I love so many things about the music created by the Electroclash electricians. So far Ganymede and Ladytron are my favourites, but many others send electronic shivers up my spine as well. I have a system for listening to new music, I play a new CD while working on a project, cooking dinner or washing dishes. While I’m doing any of these things I see what songs grabs me and interrupt me from what I’m doing. Well, I started washing dishes when I placed Ganymede’s “Euromantique” in my CD player and not a dish got washed. Euromantique is an excellent album from the sophisticated icy electronic glamour of the first track “Euromantique” to the electronic nursery rhyme of the final track “Only Pictures Cry” this CD grabbed my attention and would not let go. The same with Ladytron, no work gets done when Ladytron sits in their house electric "Flicking Your Switch". The Hacker's electronic onslaught mesmerizes and when I listen to Mount Sims I close my eyes and hear that native lover Divine and see a big fat yellow-labeled vinyl "O" record.

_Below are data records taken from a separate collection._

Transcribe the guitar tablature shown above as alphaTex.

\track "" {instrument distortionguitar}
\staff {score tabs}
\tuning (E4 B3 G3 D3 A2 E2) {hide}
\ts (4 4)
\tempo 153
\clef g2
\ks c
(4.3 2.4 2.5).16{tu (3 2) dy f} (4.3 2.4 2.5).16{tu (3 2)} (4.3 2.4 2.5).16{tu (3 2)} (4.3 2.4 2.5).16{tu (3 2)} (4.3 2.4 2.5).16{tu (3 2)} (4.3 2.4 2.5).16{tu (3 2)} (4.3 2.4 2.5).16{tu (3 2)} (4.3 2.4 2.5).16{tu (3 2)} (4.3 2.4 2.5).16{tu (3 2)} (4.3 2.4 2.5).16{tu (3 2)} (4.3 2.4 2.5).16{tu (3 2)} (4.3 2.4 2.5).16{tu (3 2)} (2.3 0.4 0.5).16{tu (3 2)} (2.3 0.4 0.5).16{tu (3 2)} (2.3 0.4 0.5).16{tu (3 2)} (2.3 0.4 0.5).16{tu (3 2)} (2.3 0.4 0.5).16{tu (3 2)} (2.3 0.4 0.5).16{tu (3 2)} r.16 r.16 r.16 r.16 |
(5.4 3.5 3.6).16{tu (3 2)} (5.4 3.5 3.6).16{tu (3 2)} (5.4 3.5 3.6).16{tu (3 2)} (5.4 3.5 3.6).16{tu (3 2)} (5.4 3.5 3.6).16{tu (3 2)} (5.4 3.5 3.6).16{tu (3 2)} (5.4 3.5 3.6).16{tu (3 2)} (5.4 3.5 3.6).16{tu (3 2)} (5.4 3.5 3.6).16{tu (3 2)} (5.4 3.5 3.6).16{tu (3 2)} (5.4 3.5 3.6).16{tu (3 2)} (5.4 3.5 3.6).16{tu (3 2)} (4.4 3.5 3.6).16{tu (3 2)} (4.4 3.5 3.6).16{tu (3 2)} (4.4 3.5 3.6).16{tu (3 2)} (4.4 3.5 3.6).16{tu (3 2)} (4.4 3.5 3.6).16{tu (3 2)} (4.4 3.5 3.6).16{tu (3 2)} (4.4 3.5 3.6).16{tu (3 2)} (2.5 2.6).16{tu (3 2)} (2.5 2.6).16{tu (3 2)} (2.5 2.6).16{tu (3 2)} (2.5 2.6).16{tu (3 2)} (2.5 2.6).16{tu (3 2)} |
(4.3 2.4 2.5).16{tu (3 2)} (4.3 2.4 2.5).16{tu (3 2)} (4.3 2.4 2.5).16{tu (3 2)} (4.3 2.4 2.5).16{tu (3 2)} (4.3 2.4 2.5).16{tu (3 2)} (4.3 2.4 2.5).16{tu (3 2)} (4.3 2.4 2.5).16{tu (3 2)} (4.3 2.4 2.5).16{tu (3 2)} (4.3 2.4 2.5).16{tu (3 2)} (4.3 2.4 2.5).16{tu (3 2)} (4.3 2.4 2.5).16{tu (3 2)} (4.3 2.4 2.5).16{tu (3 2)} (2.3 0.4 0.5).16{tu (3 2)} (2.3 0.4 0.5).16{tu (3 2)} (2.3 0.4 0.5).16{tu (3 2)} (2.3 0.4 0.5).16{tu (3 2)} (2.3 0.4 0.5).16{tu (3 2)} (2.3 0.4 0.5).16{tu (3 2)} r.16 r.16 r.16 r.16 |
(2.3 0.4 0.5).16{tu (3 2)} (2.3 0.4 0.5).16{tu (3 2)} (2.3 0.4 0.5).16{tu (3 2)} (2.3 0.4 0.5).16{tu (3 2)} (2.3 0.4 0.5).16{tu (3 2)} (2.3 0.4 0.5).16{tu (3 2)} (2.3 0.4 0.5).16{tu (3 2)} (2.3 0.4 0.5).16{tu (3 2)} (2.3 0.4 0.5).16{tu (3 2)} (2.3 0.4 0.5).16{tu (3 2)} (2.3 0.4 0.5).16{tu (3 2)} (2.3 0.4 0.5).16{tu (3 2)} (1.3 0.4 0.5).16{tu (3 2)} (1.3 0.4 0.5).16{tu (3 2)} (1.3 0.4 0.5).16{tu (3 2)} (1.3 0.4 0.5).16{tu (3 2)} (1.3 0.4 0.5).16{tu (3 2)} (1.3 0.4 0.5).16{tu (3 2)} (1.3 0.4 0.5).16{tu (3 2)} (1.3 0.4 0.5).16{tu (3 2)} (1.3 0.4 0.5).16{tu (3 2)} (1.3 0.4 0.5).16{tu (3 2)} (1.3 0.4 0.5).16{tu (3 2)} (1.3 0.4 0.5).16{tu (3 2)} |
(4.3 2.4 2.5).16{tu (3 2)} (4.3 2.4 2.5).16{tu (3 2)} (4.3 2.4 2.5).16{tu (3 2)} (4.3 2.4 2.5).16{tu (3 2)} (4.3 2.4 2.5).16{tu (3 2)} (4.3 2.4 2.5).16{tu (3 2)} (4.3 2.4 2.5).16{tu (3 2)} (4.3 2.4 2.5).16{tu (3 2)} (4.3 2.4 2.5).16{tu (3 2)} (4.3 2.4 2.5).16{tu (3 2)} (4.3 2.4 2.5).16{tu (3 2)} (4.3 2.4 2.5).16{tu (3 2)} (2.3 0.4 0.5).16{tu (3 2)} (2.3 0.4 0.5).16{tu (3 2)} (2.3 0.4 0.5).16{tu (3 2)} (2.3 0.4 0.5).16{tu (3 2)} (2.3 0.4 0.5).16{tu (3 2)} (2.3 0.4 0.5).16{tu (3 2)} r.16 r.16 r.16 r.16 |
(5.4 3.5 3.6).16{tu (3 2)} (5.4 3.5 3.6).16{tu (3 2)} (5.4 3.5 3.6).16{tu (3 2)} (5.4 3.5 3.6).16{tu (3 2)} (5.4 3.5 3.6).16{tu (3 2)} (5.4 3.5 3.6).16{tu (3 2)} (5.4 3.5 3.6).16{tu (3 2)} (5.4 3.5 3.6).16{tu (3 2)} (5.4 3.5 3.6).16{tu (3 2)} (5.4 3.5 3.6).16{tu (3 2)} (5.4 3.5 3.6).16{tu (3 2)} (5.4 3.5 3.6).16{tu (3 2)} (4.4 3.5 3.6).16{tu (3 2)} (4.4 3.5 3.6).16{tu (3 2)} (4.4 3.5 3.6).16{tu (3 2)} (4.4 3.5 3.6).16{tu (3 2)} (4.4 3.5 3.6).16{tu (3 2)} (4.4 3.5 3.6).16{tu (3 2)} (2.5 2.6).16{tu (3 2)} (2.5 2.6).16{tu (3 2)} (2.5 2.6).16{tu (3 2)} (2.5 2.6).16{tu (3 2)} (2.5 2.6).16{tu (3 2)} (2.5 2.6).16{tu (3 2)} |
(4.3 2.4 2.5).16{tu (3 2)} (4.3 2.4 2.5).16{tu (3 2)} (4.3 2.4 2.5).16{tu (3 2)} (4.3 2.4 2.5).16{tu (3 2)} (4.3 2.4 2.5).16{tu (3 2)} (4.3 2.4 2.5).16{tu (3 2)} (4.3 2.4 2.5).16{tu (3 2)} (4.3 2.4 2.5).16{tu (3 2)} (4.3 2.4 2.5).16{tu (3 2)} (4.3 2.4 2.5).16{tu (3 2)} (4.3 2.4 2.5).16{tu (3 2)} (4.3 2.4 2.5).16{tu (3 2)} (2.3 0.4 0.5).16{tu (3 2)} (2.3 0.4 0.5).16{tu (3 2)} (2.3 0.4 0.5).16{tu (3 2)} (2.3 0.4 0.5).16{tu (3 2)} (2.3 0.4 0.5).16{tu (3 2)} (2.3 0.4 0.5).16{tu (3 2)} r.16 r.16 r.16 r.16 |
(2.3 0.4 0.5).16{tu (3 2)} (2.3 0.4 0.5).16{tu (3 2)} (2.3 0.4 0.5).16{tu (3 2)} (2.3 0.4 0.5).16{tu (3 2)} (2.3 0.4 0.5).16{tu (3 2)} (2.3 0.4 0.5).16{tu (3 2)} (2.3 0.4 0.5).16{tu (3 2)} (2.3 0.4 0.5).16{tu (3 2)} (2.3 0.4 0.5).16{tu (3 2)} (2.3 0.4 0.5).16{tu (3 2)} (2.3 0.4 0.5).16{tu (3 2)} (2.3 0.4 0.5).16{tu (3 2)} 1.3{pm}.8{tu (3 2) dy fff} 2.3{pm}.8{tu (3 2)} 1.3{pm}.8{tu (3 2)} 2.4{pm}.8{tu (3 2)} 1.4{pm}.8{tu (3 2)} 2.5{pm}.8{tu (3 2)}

Many have wondered if Electroclash is really a movement or a non-movement, what difference does it make? The fact is the Electroclash scene is here full of young people just like many young people of the past who have decided they want to devote their lives to the creation of music. They aren't just going to pack it in just because Electroclash is or isn't a movement. Fact is musical styles and taste change, maybe Electroclash won't be the next big movement, maybe it will be garage bands like the Vines, Hives or White Stripes or maybe both genres will simultaneously be the next big thing. In any case Electroclash will be around for a while because there are always those who yearn for something different.

I'm really enjoying discovering these Electroclash artist and buying CDs again and I’ve been spreading the word about them to all my music loving friends. I view these Electroclash artists as the offspring of the first generation of synth rockers and if I had kids in their early 20s I'd be thrilled if they were Electroclash artist. I also remember being in my early 20's in college and always broke (I kept a part time job just to be able to buy music), so I know these young Electroclash artist aren't rolling in dough. I know that every CD sale is important to them because as in all things survival depends on funds. So when I tell people to check out some of the Electroclash artist I also tell them to remember that these guys make great music but they need to make money too, so if it's financially possible, don't burn it, buy it.

As for Cher, well she's become sort of a historical marker for me. Twice when I was in the musical dumps I purchased a Cher album and suddenly positive musical changes happened. I'm sure I’ll see Cher again in 2022 when I'm again in the musical doldrums; I’ll buy her latest album while awaiting a musical revolution.